The Six-Point Inspection

Tough Middle School Kids, Tougher Middle East Politics, Toughest Medical Decisions

How Children Succeed: Grit, Curiosity, and the Hidden Power of Character

by Paul Tough

The Nutshell:

Journalist Tough interviewed psychologists, teachers, parents, students, and education administrators and reformers to find out how kids succeed—in school and beyond. The best predictors, it turned out, were less tangible than an SAT score: character and grit.

Literary Lovechild Of:

Roy F. Baumeister and John Tierney’s Willpower: Rediscovering the Greatest Human Strength and Po Bronson and Ashley Merryman’s NurtureShock: New Thinking About Children.

You'll Find It On Your Bookshelf If:

You’re wondering why that dumb former classmate is so much richer than you are.

Cocktail Party Fodder:

In 1961, the average full-time college student spent 24 hours a week studying outside the classroom; in 2003, that had fallen to 14 hours a week.

For Optimal Benefit:

Get this book into the hands of parents with young children—especially lazy young children.

Snap Judgment:

Tough is the perfect name for an author who argues that we need to experience some adversity in order to succeed. His synthesizing of psychological and sociological studies with compassionately written profiles also makes for easy reading.

Islam and the Arab Awakening

by Tariq Ramadan

The Nutshell:

Oxford University Islamic Studies scholar Ramadan rejects the West’s easy analyses of the “Arab Spring,” putting forth instead a nuanced analysis that goes beyond typical (and, Ramadan argues, much less useful than we think) dichotomies like secular vs. Islamist and Sunni vs. Shiite.

Literary Lovechild Of:

John R. Bradley’s After the Arab Spring: How Islamists Hijacked The Middle East Revolts and Vali Nasr’s The Shia Revival: How Conflicts within Islam Will Shape the Future.

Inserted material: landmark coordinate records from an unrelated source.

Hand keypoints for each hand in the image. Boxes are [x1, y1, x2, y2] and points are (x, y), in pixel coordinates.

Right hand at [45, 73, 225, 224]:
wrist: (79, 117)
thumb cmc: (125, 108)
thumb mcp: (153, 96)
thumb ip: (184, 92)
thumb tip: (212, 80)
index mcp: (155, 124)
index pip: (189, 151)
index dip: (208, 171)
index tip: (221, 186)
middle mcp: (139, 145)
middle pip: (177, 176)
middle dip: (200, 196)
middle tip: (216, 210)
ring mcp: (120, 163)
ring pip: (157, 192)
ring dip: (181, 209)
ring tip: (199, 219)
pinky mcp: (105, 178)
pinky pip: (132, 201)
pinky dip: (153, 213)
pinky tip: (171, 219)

You'll Find It On Your Bookshelf If:

You toss around terms like “MENA zone” (Middle East and North Africa) at cocktail parties.

Cocktail Party Fodder:

Libyan oil made up 10 percent of French imports and as much as 25 percent for Italy.

For Optimal Benefit:

Read before toppling additional leaders.

Snap Judgment:

Ramadan makes the American understanding of the Arab Spring feel oversimplified—and he won’t let us forget it.

At Liberty to Die: The Battle for Death With Dignity in America

by Howard Ball

The Nutshell:

How did Terri Schiavo and Jack Kevorkian become household names? University of Vermont political scientist Ball chronicles the legal battles that, from 1975 to today, have shaped how Americans die and the options afforded to terminally ill patients and their families.

Literary Lovechild Of:

Derek Humphry’s Final Exit: The Practicalities of Self-Deliverance and Assisted Suicide for the Dying and Linda Greenhouse and Reva B. Siegel’s Before Roe v. Wade: Voices That Shaped the Abortion Debate Before the Supreme Court’s Ruling.

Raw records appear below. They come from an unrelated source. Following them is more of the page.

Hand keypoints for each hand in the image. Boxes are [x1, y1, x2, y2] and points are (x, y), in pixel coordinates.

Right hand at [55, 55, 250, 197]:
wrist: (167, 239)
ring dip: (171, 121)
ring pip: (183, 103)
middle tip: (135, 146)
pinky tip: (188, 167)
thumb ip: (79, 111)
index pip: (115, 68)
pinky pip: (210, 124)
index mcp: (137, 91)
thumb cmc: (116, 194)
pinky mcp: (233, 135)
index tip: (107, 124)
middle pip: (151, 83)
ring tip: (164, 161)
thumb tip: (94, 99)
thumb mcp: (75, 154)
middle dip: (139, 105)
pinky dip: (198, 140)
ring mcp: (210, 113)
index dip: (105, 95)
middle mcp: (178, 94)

You'll Find It On Your Bookshelf If:

You have a do-not-resuscitate order tattooed on your forehead.

Cocktail Party Fodder:

In 1900, tuberculosis and pneumonia were the numbers one and two causes of death in America; in 2010, over half of Americans died of heart disease or cancer.

For Optimal Benefit:

Use this book as a prop by your hospital bed when you’re having your tonsils removed.

Snap Judgment:

Ball clearly has a dog in this fight, but his scholarship is top-notch.